The culmination of the programme sees the resulting products presented at a demo day, which this year took place in January. The event saw nine teams present their solutions to seven challenges.

At this point, it is up to the organisations that set the initial challenges whether they choose to invest up to £100,000 in rolling out the product. Indeed, Mills says that the programme can break off at any time during its various stages if it becomes apparent that “there is no viable solution” to the challenge in question.

But the two iterations of the programme so far have each seen more than £1m in contracts awarded to the successful teams. More than 50 jobs have also been created, and the participating companies have attracted hundreds of thousands of pounds of investment.

During the pilot scheme of CivTech which concluded in January 2017, all six winning teams secured contracts with their challenge sponsor. 

One of these was Edinburgh start-up Learn To Love Digital, which created the Highland Discovery app to help Transport Scotland with its challenge to promote tourist destinations on the A9. An 80-mile section of the road is in the process of being converted from single to dual carriageway in a £3bn scheme.
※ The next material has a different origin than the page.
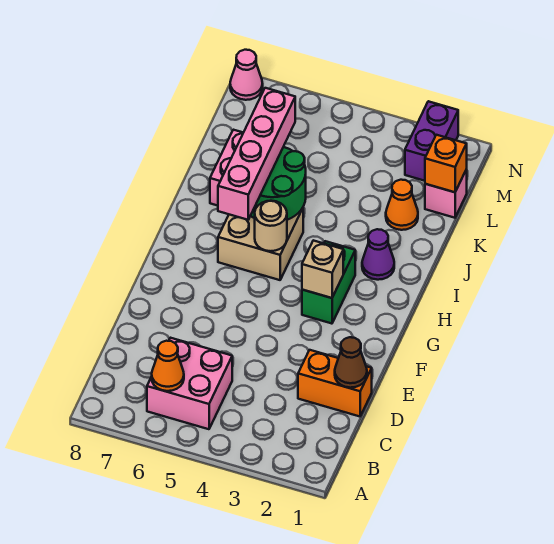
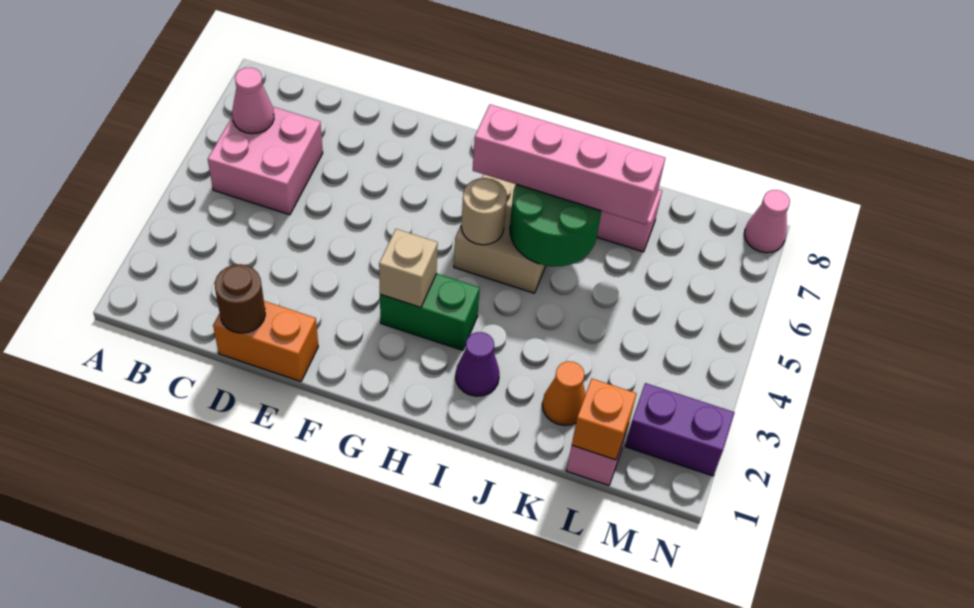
orange 1x1 cone [152,341,184,391] -> pink 1x1 cone [232,68,274,134]
orange 1x2 brick [298,350,372,416] -> orange 1x2 brick turned to [213,301,318,382]
brown 1x1 cone [335,337,367,388] -> brown 1x1 round brick [215,264,265,333]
“The challenge Transport Scotland set was how we can limit the impact on communities on either side, who will lose footfall as a result of the faster roads,” Mills says. “The app has sites of interest and activities for children in the nearby area. It even has things like recipes for shortbread, and local cafés where people can buy it. This then diverts visitors off to those counties that would otherwise lose a lot of footfall.”

The challenge of how to reduce the number of raptors being shot in the Cairngorms National Park was met with a solution from Rapungi, a start-up that has created a monitoring system for the park’s raptors. The technology alerts staff when a bird has died and where, allowing to take action quickly and better understand the problem.

Aberdeenshire-based data-science company DeepMiner has created a business-intelligence offering that allows news stories about Scotland to be found and analysed more quickly, and maps potential outside investment avenues onto the key skills and strengths of the business sector across the country. This technology was designed to solve the challenge set by Scottish Enterprise of how to harness data to promote a positive image of Scotland throughout the world.

Challenges for CivTech 3.0 will be set shortly, with application, sifting, exploration, and accelerator phases following over the course of the year. A date is already set for the next demo day in January 2019.

“We work with lots of different organisations that might come to us saying they want a particular piece of technology. But we try and work in a way where we are focused on a problem”
Barbara Mills, CivTech

The CivTech programme will also be expanding its remit in the coming months, and launching an “intrapreneurship” programme that aims to embed the scheme’s agile and entrepreneurial ethos and disseminate it across a wider public-service landscape.

“We want to take the principles and use them with the public-sector leaders that are working with us,” Mills says. “There are things [in our programme] that can be rolled out not just in an innovation project, but when people are looking at service delivery.”

Mills was speaking at the recent Public Sector ICT summit, hosted this week in London by PublicTechnology parent company Dods.